What you are asked to do:
The whole listing below should be output again, word for word.
========
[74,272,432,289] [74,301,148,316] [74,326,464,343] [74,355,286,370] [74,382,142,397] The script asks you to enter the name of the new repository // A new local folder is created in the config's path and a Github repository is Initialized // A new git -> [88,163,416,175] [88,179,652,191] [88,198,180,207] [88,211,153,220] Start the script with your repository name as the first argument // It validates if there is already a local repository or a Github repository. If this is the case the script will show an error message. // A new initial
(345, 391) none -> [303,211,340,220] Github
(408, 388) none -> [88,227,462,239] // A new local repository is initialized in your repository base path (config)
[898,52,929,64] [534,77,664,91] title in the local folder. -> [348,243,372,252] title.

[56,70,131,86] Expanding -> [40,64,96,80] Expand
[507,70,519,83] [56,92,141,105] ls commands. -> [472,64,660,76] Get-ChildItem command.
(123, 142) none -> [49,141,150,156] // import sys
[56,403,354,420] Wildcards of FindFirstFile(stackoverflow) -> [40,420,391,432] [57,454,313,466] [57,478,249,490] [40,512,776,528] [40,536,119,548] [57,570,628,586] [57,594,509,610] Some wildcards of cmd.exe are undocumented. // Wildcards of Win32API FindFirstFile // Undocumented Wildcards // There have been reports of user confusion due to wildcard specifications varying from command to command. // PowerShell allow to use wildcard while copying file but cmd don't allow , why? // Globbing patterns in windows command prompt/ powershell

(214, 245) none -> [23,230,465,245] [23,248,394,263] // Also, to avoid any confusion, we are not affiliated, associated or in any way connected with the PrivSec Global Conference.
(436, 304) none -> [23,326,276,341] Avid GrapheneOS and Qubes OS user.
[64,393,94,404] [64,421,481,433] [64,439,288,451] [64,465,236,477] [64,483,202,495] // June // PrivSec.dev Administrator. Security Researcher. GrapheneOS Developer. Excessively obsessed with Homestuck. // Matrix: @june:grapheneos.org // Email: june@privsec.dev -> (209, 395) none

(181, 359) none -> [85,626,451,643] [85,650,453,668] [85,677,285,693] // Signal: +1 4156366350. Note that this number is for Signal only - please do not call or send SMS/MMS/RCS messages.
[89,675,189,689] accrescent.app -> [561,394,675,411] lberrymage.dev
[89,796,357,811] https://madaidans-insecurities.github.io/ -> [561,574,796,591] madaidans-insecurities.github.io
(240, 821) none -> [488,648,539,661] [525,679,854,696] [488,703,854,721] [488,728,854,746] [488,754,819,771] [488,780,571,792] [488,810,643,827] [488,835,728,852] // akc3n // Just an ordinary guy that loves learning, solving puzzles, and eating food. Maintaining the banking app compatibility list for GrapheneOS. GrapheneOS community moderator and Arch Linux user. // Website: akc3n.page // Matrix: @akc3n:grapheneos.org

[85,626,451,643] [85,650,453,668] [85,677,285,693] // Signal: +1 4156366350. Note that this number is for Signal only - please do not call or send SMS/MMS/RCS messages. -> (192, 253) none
========
Written answer:
[74,272,432,289] [74,301,148,316] [74,326,464,343] [74,355,286,370] [74,382,142,397] The script asks you to enter the name of the new repository // A new local folder is created in the config's path and a Github repository is Initialized // A new git -> [88,163,416,175] [88,179,652,191] [88,198,180,207] [88,211,153,220] Start the script with your repository name as the first argument // It validates if there is already a local repository or a Github repository. If this is the case the script will show an error message. // A new initial
(345, 391) none -> [303,211,340,220] Github
(408, 388) none -> [88,227,462,239] // A new local repository is initialized in your repository base path (config)
[898,52,929,64] [534,77,664,91] title in the local folder. -> [348,243,372,252] title.

[56,70,131,86] Expanding -> [40,64,96,80] Expand
[507,70,519,83] [56,92,141,105] ls commands. -> [472,64,660,76] Get-ChildItem command.
(123, 142) none -> [49,141,150,156] // import sys
[56,403,354,420] Wildcards of FindFirstFile(stackoverflow) -> [40,420,391,432] [57,454,313,466] [57,478,249,490] [40,512,776,528] [40,536,119,548] [57,570,628,586] [57,594,509,610] Some wildcards of cmd.exe are undocumented. // Wildcards of Win32API FindFirstFile // Undocumented Wildcards // There have been reports of user confusion due to wildcard specifications varying from command to command. // PowerShell allow to use wildcard while copying file but cmd don't allow , why? // Globbing patterns in windows command prompt/ powershell

(214, 245) none -> [23,230,465,245] [23,248,394,263] // Also, to avoid any confusion, we are not affiliated, associated or in any way connected with the PrivSec Global Conference.
(436, 304) none -> [23,326,276,341] Avid GrapheneOS and Qubes OS user.
[64,393,94,404] [64,421,481,433] [64,439,288,451] [64,465,236,477] [64,483,202,495] // June // PrivSec.dev Administrator. Security Researcher. GrapheneOS Developer. Excessively obsessed with Homestuck. // Matrix: @june:grapheneos.org // Email: june@privsec.dev -> (209, 395) none

(181, 359) none -> [85,626,451,643] [85,650,453,668] [85,677,285,693] // Signal: +1 4156366350. Note that this number is for Signal only - please do not call or send SMS/MMS/RCS messages.
[89,675,189,689] accrescent.app -> [561,394,675,411] lberrymage.dev
[89,796,357,811] https://madaidans-insecurities.github.io/ -> [561,574,796,591] madaidans-insecurities.github.io
(240, 821) none -> [488,648,539,661] [525,679,854,696] [488,703,854,721] [488,728,854,746] [488,754,819,771] [488,780,571,792] [488,810,643,827] [488,835,728,852] // akc3n // Just an ordinary guy that loves learning, solving puzzles, and eating food. Maintaining the banking app compatibility list for GrapheneOS. GrapheneOS community moderator and Arch Linux user. // Website: akc3n.page // Matrix: @akc3n:grapheneos.org

[85,626,451,643] [85,650,453,668] [85,677,285,693] // Signal: +1 4156366350. Note that this number is for Signal only - please do not call or send SMS/MMS/RCS messages. -> (192, 253) none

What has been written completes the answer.